> PROBLEM STATEMENT
Copy out the entire C# string-declaration Q&A below, word for word.

C# – Declaring Strings: public static readonly vs public const

c++string

In each project we have there is a file used to store the various SQL statements used in that project. There are a handful of variations on how the class is declared and how the strings are declared.

Example class declartions:

internal sealed class ClassName
internal static class ClassName
public sealed class ClassName
public static class ClassName
internal class ClassName

Example string declarations:

internal const string stringName
internal static string stringName
public static readonly string stringName
public static string stringName
public const string stringName

I don't understand what the performance implications are between the different declarations. Is there a best practice for this situation/scenario?

Best Answer

I don't understand what the performance implications are between the different declarations

The cost of evaluating the database query is probably going to be millions or billions of times the cost difference of changing from a constant to a readonly field or vice versa. Don't even worry about performance of something that takes a couple of nanoseconds when you have database operations that have latency measured in milliseconds.

What you should be worrying about is semantics, not performance. The question boils down to "readonly, constant or neither?"

Get the semantics right. A "readonly" field means "this field changes exactly once per time this program is executed", from null to its value. A "const" field means "this value never changes, not now, not in the next version, not ever, it is constant for all time." An ordinary field can change value at any time.

A readonly field is something like a version number. It changes over time, but does not change over the execution of the program. A constant is something like pi, or the atomic number of lead; it is fixed, eternal, never changes. An ordinary field is good for something that changes over the course of the program, like the price of gold. Which is your query like? Will it be constant throughout the course of this program, constant for all time, or not constant at all?

> DATA SECTION
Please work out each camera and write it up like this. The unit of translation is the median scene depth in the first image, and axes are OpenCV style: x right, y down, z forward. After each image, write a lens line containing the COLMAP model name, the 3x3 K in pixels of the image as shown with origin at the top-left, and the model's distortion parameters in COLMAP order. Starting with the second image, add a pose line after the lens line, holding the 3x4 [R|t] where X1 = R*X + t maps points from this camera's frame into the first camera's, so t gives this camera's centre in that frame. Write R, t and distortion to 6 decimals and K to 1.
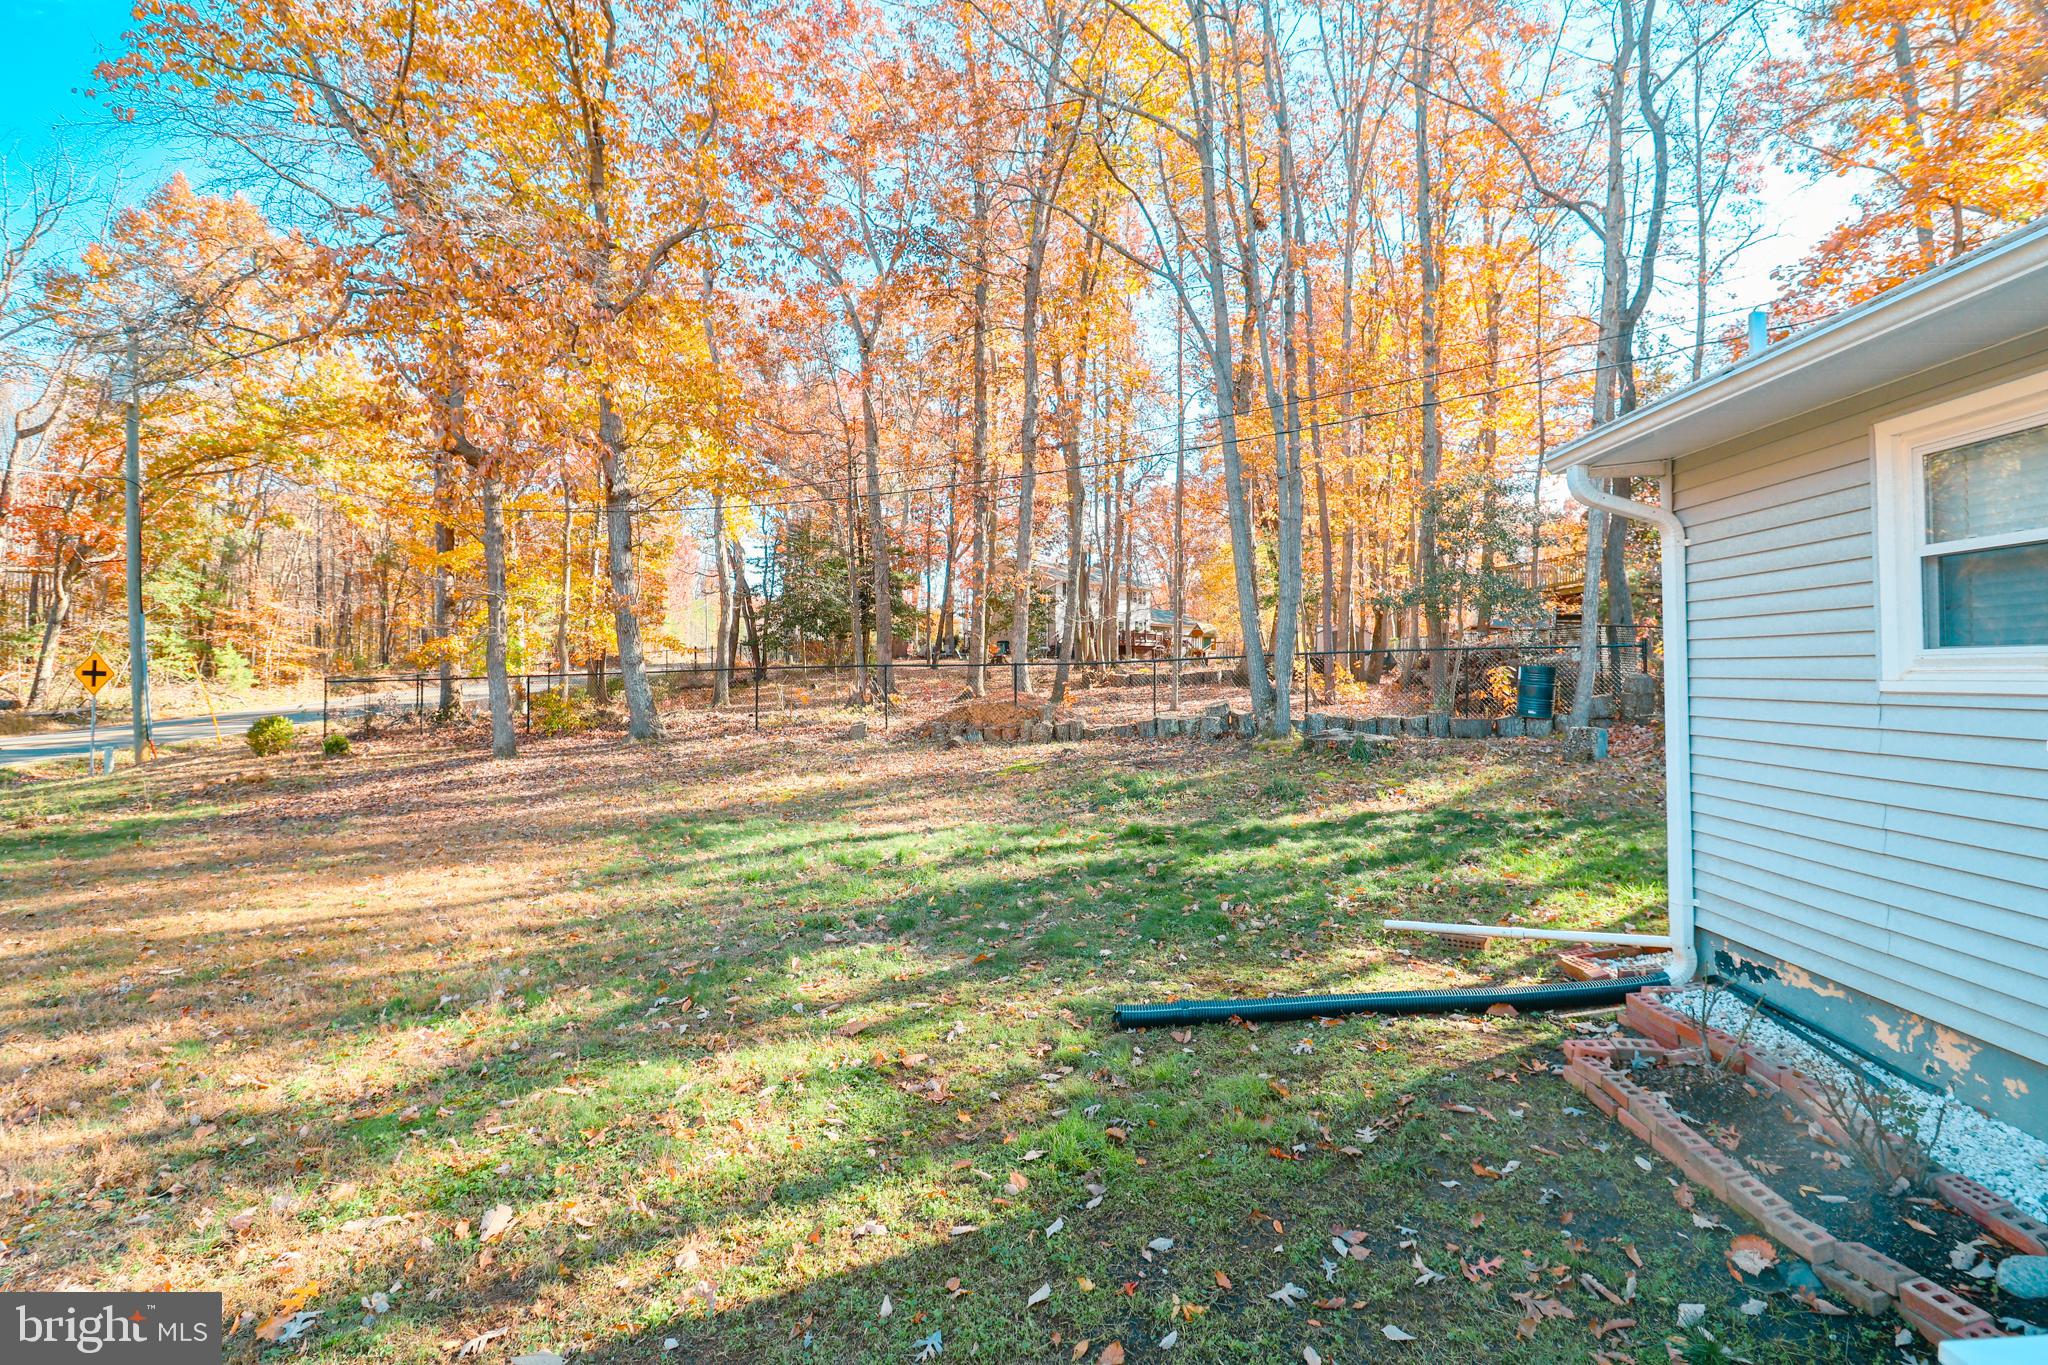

> WRITTEN ANSWER
C# – Declaring Strings: public static readonly vs public const

c++string

In each project we have there is a file used to store the various SQL statements used in that project. There are a handful of variations on how the class is declared and how the strings are declared.

Example class declartions:

internal sealed class ClassName
internal static class ClassName
public sealed class ClassName
public static class ClassName
internal class ClassName

Example string declarations:

internal const string stringName
internal static string stringName
public static readonly string stringName
public static string stringName
public const string stringName

I don't understand what the performance implications are between the different declarations. Is there a best practice for this situation/scenario?

Best Answer

I don't understand what the performance implications are between the different declarations

The cost of evaluating the database query is probably going to be millions or billions of times the cost difference of changing from a constant to a readonly field or vice versa. Don't even worry about performance of something that takes a couple of nanoseconds when you have database operations that have latency measured in milliseconds.

What you should be worrying about is semantics, not performance. The question boils down to "readonly, constant or neither?"

Get the semantics right. A "readonly" field means "this field changes exactly once per time this program is executed", from null to its value. A "const" field means "this value never changes, not now, not in the next version, not ever, it is constant for all time." An ordinary field can change value at any time.

A readonly field is something like a version number. It changes over time, but does not change over the execution of the program. A constant is something like pi, or the atomic number of lead; it is fixed, eternal, never changes. An ordinary field is good for something that changes over the course of the program, like the price of gold. Which is your query like? Will it be constant throughout the course of this program, constant for all time, or not constant at all?